Flying health squads descend on regional areas
FLYING squads of psychologists and dentists will be sent to the bush under an $84 million Turnbull Government budget plan to improve the health of Australians outside cities.
The iconic Royal Flying Doctor Service will receive the funding boost, which will significantly expand help for at-risk Australians.
The national plan, announced yesterday by Prime Minister Malcolm Turnbull in Broken Hill, comes as some farmers and former mining workers struggle with mental health issues amid ongoing drought and unemployment.
The move is also significant for Queensland, which historically has high levels of tooth decay – especially in children – because councils for decades have refused to add fluoride to water supplies.

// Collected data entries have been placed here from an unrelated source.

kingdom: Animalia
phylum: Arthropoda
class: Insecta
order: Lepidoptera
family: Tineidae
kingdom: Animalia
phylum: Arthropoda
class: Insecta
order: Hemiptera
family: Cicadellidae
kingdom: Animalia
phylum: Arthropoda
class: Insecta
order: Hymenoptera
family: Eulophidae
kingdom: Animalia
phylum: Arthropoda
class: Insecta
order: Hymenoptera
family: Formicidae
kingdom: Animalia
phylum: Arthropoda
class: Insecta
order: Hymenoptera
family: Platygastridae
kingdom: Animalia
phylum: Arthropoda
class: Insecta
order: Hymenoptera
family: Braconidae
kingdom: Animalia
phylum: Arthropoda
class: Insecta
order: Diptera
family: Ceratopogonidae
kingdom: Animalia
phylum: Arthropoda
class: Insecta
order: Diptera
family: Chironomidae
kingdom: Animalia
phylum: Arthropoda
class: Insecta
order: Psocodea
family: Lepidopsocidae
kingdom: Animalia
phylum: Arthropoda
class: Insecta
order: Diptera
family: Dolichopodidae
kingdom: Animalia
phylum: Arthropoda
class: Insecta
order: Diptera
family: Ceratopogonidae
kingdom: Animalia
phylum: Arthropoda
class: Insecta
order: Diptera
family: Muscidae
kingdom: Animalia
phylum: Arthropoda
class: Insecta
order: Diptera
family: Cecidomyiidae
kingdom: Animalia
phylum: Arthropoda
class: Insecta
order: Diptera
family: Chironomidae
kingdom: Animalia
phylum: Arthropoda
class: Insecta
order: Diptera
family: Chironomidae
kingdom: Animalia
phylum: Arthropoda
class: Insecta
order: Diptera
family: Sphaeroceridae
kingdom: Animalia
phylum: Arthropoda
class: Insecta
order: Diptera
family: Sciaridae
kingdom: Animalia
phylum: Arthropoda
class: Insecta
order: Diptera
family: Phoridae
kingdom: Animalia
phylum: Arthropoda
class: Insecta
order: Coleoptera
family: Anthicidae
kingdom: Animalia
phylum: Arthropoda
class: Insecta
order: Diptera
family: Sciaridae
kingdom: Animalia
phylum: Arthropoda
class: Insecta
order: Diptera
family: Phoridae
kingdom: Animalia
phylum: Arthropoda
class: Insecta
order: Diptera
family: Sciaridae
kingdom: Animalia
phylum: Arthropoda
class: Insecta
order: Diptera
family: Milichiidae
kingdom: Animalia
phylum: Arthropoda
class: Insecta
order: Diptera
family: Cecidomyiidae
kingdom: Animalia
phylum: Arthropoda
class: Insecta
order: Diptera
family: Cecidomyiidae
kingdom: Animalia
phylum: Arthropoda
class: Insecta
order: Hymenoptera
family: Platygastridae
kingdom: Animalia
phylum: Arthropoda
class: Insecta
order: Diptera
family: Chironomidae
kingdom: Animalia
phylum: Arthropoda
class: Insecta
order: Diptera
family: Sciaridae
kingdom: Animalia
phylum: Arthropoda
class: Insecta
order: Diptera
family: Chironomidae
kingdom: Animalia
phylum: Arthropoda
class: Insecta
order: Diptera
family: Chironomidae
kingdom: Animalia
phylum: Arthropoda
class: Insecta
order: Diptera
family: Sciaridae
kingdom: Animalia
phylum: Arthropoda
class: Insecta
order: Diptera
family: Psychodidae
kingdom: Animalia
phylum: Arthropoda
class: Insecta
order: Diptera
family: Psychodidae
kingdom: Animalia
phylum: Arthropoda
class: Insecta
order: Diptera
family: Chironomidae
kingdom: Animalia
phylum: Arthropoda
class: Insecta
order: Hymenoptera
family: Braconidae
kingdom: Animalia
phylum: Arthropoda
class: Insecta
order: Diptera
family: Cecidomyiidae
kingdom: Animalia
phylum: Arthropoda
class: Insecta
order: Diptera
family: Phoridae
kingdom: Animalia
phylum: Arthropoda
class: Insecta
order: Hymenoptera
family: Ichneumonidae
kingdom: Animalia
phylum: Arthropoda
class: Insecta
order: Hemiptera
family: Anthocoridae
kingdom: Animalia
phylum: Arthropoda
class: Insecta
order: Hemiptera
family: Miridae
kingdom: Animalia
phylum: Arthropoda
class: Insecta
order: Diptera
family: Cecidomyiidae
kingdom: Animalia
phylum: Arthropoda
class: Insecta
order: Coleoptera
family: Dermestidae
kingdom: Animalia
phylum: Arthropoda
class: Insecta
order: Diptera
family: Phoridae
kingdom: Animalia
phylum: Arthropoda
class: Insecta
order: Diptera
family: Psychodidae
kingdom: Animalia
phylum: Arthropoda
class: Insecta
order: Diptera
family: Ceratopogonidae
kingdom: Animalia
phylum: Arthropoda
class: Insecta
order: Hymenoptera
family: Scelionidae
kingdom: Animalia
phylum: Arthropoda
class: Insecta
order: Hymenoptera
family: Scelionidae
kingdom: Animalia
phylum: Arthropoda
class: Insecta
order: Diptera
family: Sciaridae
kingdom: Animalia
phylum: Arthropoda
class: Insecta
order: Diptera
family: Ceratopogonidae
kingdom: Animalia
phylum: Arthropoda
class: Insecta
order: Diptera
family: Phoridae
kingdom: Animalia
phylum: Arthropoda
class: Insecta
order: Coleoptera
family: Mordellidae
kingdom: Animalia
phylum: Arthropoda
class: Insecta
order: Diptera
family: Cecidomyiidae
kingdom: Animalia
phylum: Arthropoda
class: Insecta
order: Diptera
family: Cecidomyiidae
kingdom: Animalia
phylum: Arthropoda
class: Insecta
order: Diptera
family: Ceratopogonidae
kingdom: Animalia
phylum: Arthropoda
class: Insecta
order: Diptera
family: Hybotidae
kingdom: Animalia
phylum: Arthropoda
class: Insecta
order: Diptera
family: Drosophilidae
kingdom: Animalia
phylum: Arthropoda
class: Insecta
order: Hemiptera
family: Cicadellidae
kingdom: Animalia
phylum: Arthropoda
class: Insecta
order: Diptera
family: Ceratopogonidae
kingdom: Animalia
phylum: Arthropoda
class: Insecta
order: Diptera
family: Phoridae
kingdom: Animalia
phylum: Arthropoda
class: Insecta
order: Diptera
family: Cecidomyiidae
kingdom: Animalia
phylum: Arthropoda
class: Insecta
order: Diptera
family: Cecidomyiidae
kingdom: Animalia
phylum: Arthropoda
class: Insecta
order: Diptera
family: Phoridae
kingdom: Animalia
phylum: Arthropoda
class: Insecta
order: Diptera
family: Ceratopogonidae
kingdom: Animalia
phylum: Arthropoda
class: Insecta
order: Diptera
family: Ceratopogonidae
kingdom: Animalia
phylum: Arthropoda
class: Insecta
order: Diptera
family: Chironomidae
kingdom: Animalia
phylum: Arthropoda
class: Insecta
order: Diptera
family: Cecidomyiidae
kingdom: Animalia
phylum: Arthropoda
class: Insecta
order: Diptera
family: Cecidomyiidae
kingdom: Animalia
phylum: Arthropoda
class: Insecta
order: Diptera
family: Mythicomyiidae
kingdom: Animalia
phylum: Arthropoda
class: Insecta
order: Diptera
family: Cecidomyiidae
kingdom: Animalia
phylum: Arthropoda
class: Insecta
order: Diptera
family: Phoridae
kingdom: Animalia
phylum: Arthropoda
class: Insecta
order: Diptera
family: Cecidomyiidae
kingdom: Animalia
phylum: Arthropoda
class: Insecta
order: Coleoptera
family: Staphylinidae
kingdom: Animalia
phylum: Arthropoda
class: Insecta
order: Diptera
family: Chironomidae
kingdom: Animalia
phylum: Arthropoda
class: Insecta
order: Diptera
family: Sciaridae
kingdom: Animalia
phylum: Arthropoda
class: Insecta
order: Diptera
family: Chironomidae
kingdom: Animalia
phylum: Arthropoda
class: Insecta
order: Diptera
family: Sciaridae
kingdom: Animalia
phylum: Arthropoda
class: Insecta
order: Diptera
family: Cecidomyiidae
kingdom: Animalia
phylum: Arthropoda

While the RFDS already provides mental health and dental services in Queensland, the cash injection will pay for more services.
Mr Turnbull said the Government had granted $327 million to the RFDS, but the $84 million was new money.
“(It) will put more psychologists and mental health nurses on the ground in areas where there are currently few or no services,” Mr Turnbull said.
“The Royal Flying Doctor Service is one of the largest and most comprehensive aeromedical organisations in the world and this year celebrates its 90th birthday.
“That’s 90 years of providing care to Australians living in some of the nation’s most remote areas, often in the most challenging circumstances. Ninety years of changing lives. Ninety years of saving lives.
RFDS chief executive Dr Martin Laverty said the organisation last year cared for 335,000 people in the air, on ground or telehealth.